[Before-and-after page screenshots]
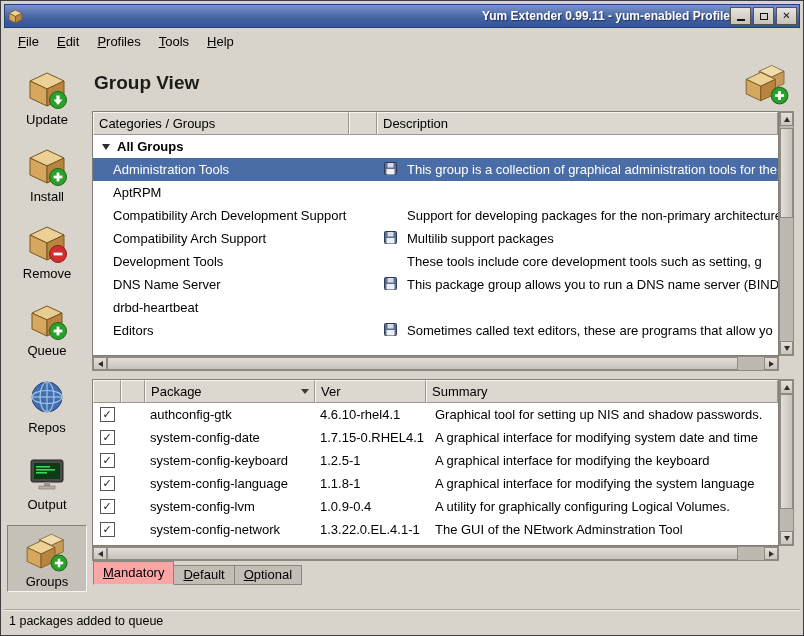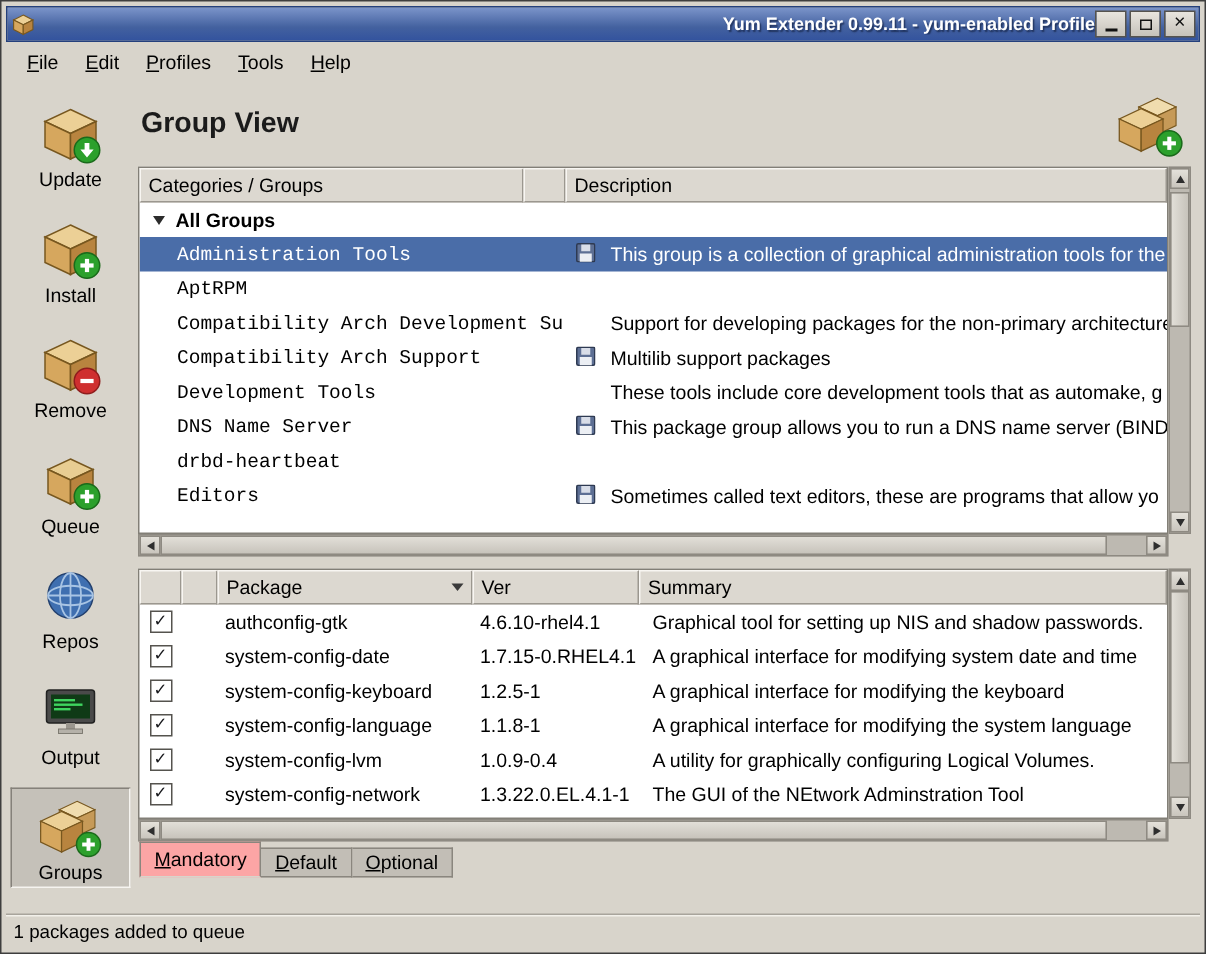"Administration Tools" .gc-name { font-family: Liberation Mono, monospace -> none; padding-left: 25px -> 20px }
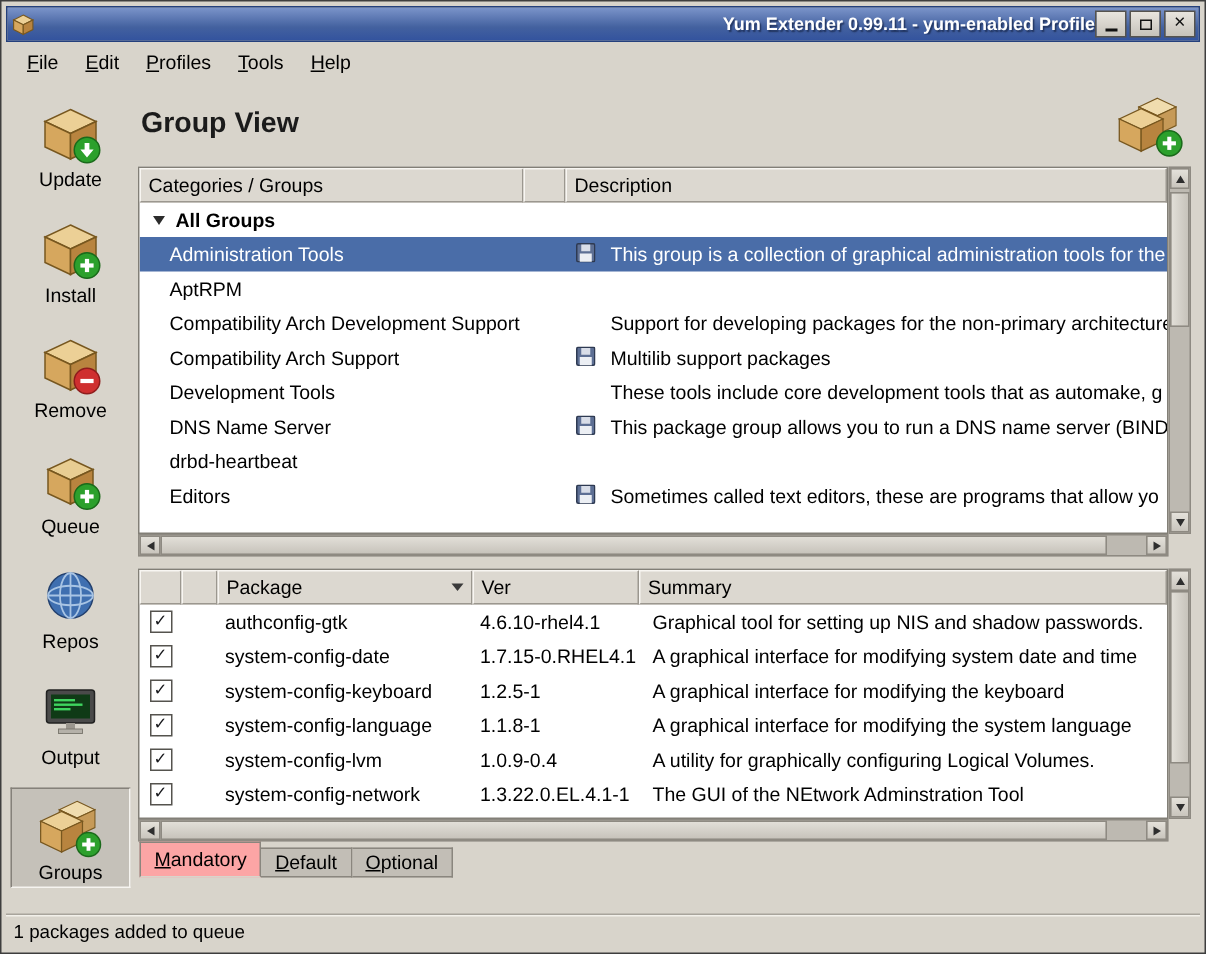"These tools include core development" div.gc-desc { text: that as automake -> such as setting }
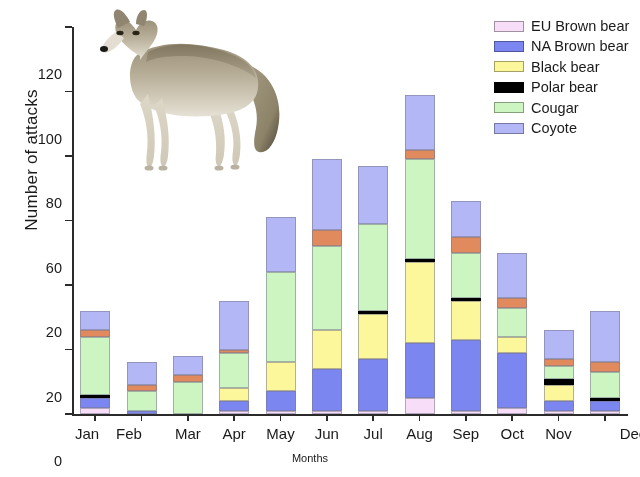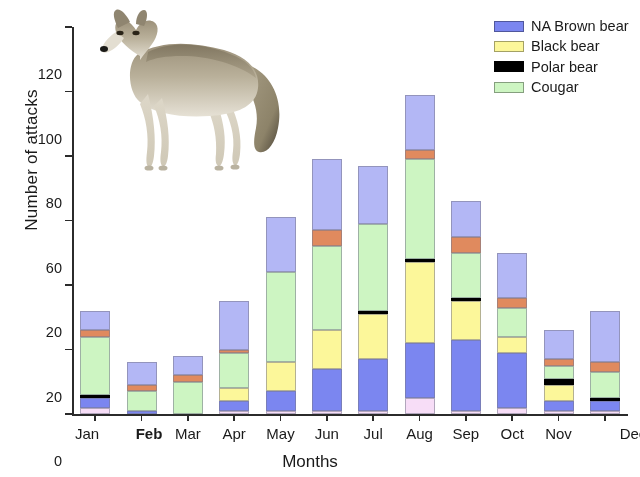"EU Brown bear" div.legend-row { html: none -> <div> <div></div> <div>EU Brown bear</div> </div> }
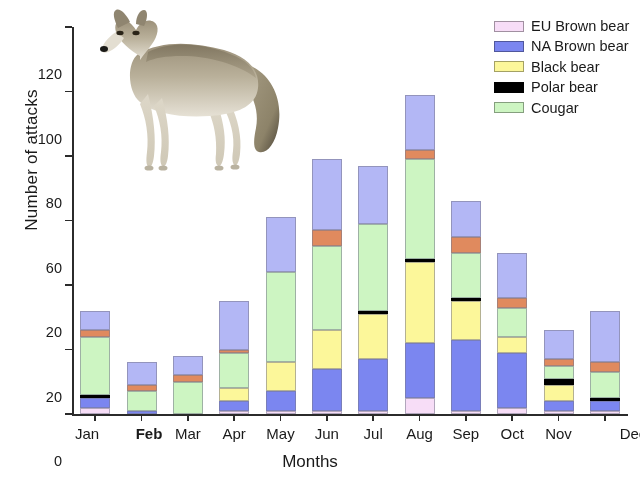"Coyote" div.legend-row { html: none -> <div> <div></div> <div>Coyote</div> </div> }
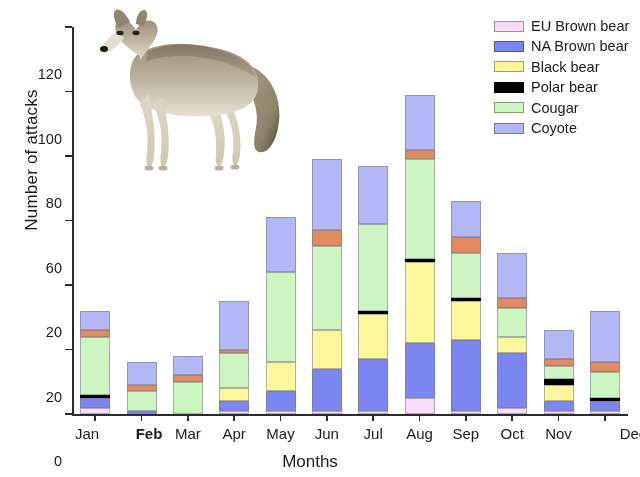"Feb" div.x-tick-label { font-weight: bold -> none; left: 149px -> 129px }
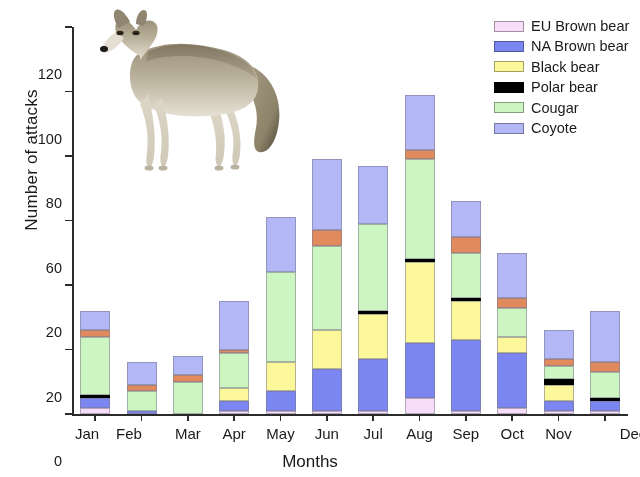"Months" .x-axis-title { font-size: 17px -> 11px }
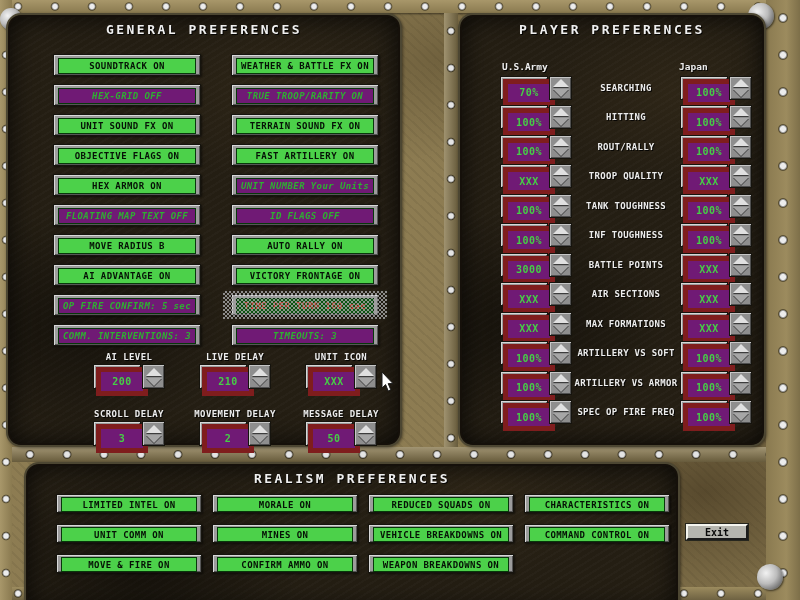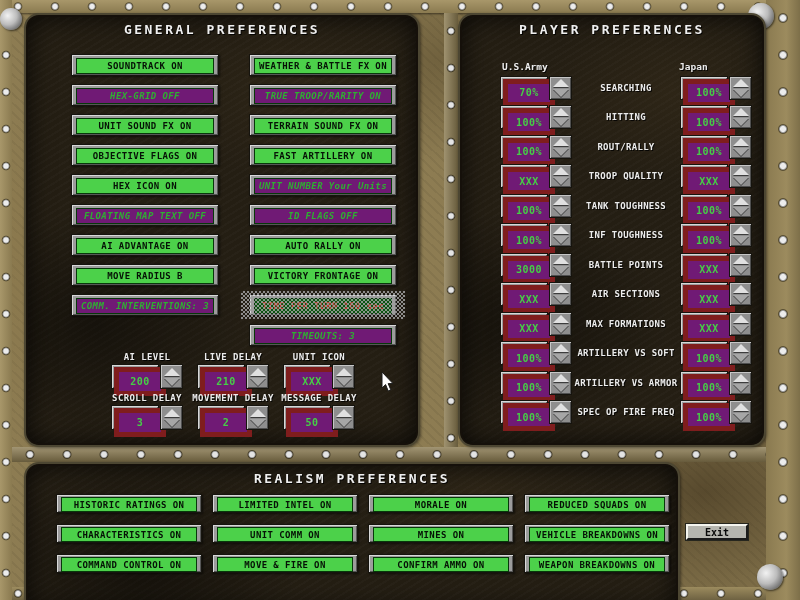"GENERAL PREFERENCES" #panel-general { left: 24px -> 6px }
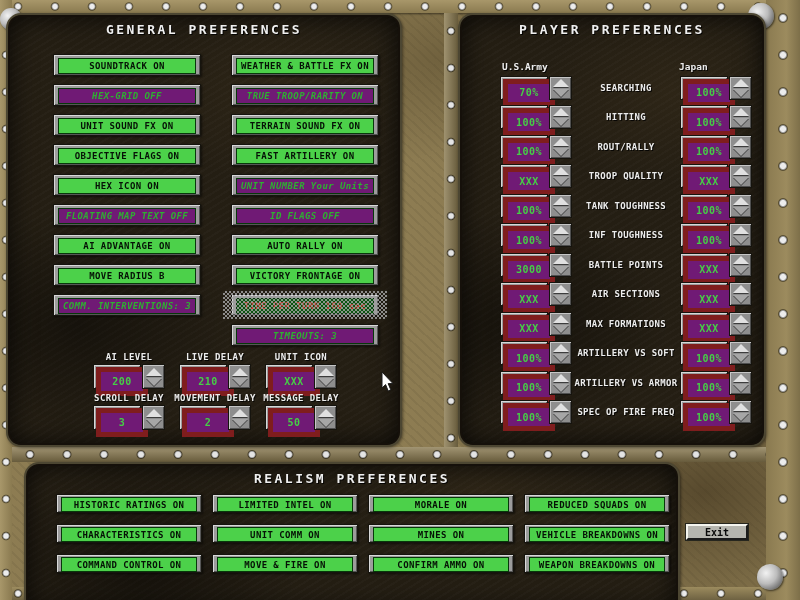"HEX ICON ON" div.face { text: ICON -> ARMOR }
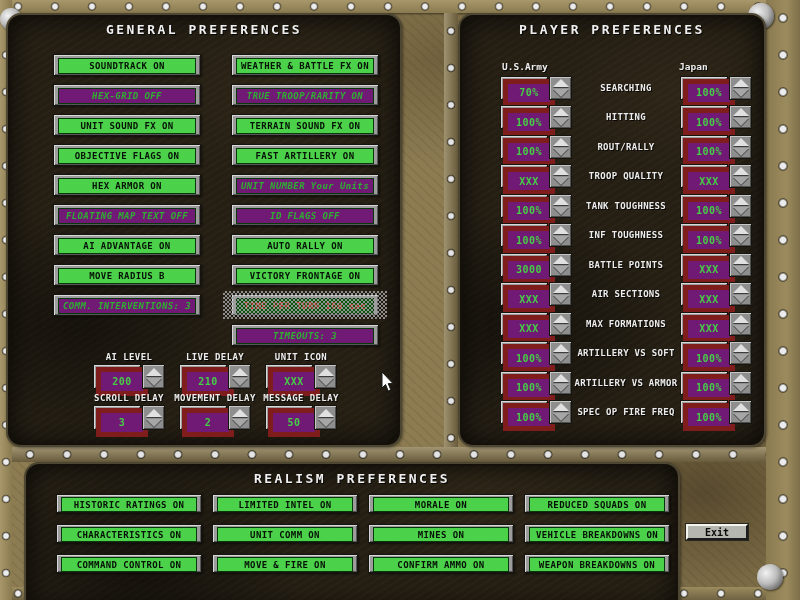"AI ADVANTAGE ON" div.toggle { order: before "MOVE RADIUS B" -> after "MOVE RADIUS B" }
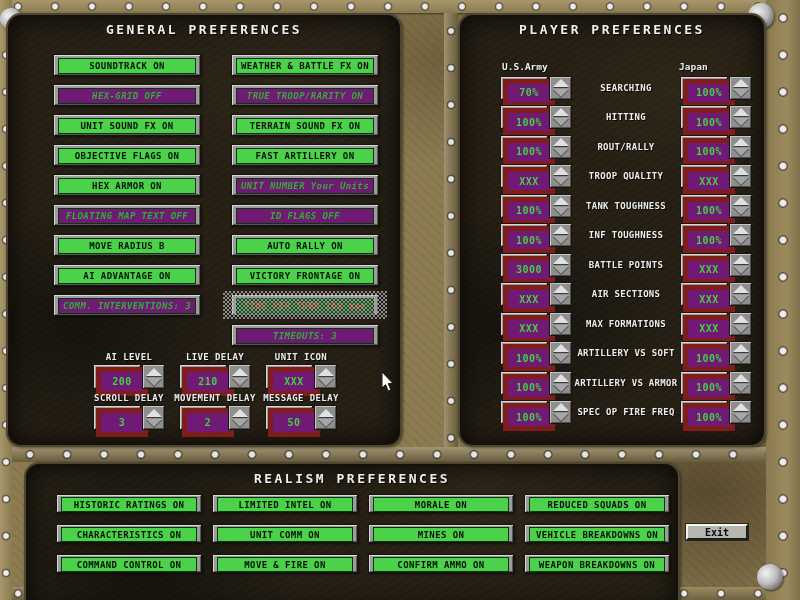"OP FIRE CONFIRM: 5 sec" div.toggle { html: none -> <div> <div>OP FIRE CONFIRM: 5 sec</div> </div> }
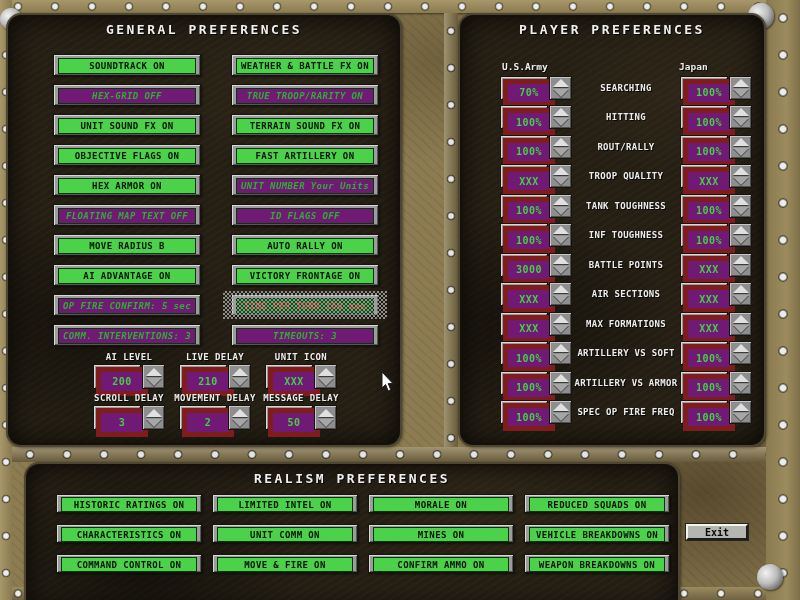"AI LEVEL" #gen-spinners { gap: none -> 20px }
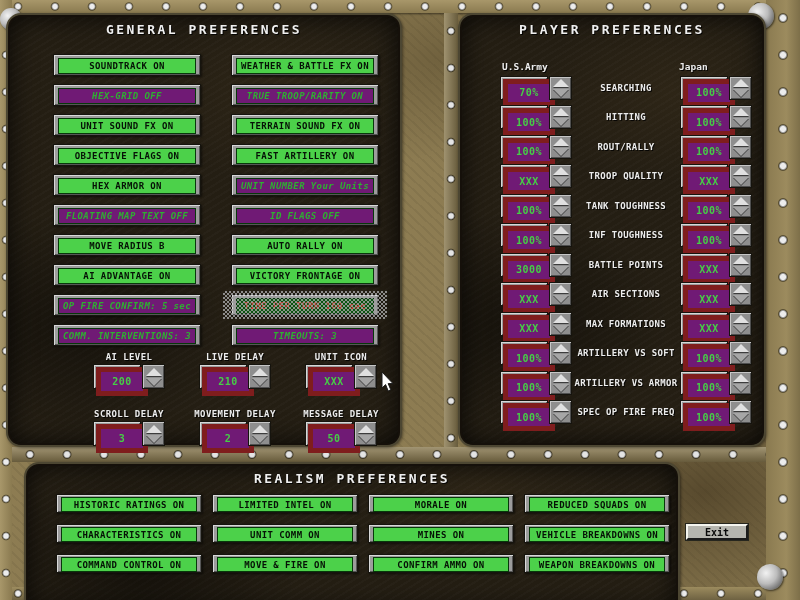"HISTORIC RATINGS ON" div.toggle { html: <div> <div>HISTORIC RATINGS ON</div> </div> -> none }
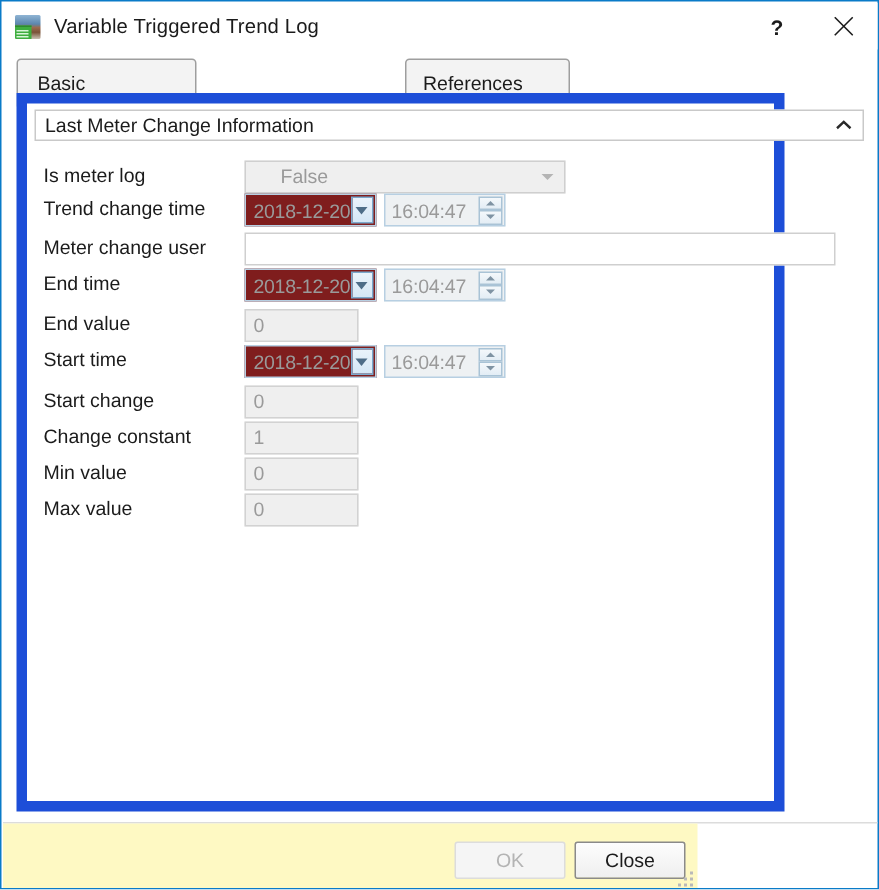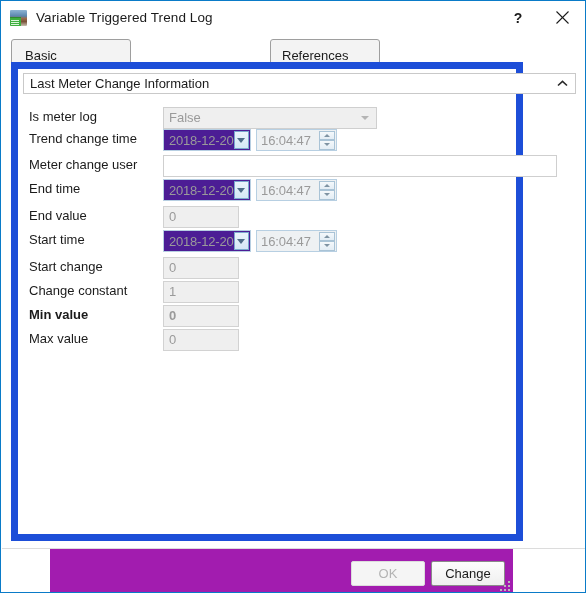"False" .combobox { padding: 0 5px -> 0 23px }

** TASK DESCRIPTION **
Write all the entries again word for word, minus the pictures.

** SOLVED EXERCISE **
"Administration Tools" .gc-name { font-family: Liberation Mono, monospace -> none; padding-left: 25px -> 20px }
"These tools include core development" div.gc-desc { text: that as automake -> such as setting }
"EU Brown bear" div.legend-row { html: none -> <div> <div></div> <div>EU Brown bear</div> </div> }
"Coyote" div.legend-row { html: none -> <div> <div></div> <div>Coyote</div> </div> }
"Feb" div.x-tick-label { font-weight: bold -> none; left: 149px -> 129px }
"Months" .x-axis-title { font-size: 17px -> 11px }
"GENERAL PREFERENCES" #panel-general { left: 24px -> 6px }
"HEX ICON ON" div.face { text: ICON -> ARMOR }
"AI ADVANTAGE ON" div.toggle { order: before "MOVE RADIUS B" -> after "MOVE RADIUS B" }
"OP FIRE CONFIRM: 5 sec" div.toggle { html: none -> <div> <div>OP FIRE CONFIRM: 5 sec</div> </div> }
"AI LEVEL" #gen-spinners { gap: none -> 20px }
"HISTORIC RATINGS ON" div.toggle { html: <div> <div>HISTORIC RATINGS ON</div> </div> -> none }
"False" .combobox { padding: 0 5px -> 0 23px }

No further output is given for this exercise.